There is  a written verse about your friends or Sisters that come into your life. How you need them all. Some stay until you die, some are only here for a brief time. They are all important. Our world gets so big and then people pass through. We will have new friends, old friends, friends of friends. We will share hugs, prayers, laughter, prayers, tears, good and bad. We will lose friends through our own selfishness and stupidity. We will find out that everyone who claims to be our friend is not. We learn that we don't have to be friends with everyone we know. We will find that we have respect for some people we really don't like at all. And all of this will not come without a price.


OH now...We have the whole Boyfriend Girlfriend thing. This is where it gets really sticky. As we start dating, our friends start to feel a little excluded. And when they don't have a significant other at the same time, your friends start to get real jealous. And it isn't that they are mean. It is just normal stuff. It is how you handle the jealousy and your feelings and your friends feelings that makes you the person you are. 


Now here is definitely where things begin to change. Girlfriends and Boyfriends become Wives and Husbands. You find the person you want to share your life with. All of a sudden, you have a new best friend.  And as much as your BFF's have seen you through everything, this new love is different than anything else on earth. In it's infancy, you have trouble seeing anything else but that person. Of course that is the way it is suppose to be. And with that new person, comes another family. More brothers, and sisters, and parents. You have so many people in your life now. This time in your life is when you notice that you are not staying in touch with your friends as much. There never seems to be enough time. Of course their is nothing wrong with any of this, Life happens. Now you start having your own family. I am not saying you will lose your friend. Your friend just has another role in your life. They use to be the most important person. Now they are just as important, but they share it with others. 
If you have a long life with the same spouse and your children grow up healthy and happy, you will still need your friends. Because life is not perfect and there are going to be days when friends are what will keep you sane.


You guys will figure it out. Try to give each other the space you need. Try and learn that being friends doesn't mean that you have to be tied to each other 24/7. Learn that sometimes being right doesn't mean the other person is wrong.

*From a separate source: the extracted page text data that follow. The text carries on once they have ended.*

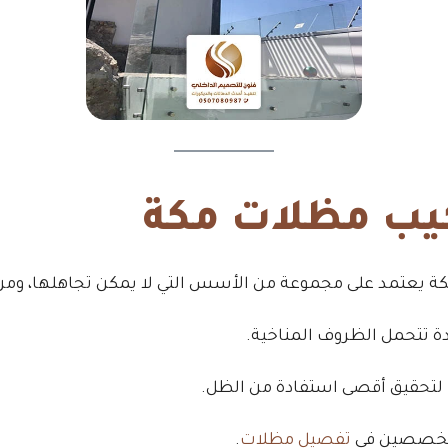
ب مظلات مكة
ة يعتمد على مجموعة من الأسس التي لا يمكن تجاهلها، ومن أ
دة تتحمل الظروف المناخية.
لتحقيق أقصى استفادة من الظل.
 متخصصين في
تفصيل مظلات
.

And there was a saying that was made popular back in the 70's...
"Love means never having to say your Sorry" Well that is bull....even when you love someone with all your heart, If you feel you need to say " I am sorry" Then yes...the other person needs to hear it.


One more thing... Careful what you say in anger, Because that thing about sticks and stones is also not real true... Words between friends and loved ones will make scars that do not easily heal. A broken heart will take much longer to heal than a broken leg. In fact, sometimes those scars never heal.

All of these things I believe are true.  Saying your sorry is important. Never be afraid to make amends. You will not always see eye to eye, but never forget to treat each other with respect. This does sound like a lot of work. Well you know the good things in life usually do take work.  Sometimes it is a great deal of responsibility to take care of a friendship. When life gets busy, it is easier to let your friends go. Not returning calls, missing lunch dates, not remembering birthday cards...This is when your true friend doesn't worry about it. They might call and ask, "Is something wrong? What can I do to help?"  And you know that when the day is over, they will be waiting on the other end of the phone when you do have time to make that call.  Friends are like that you know.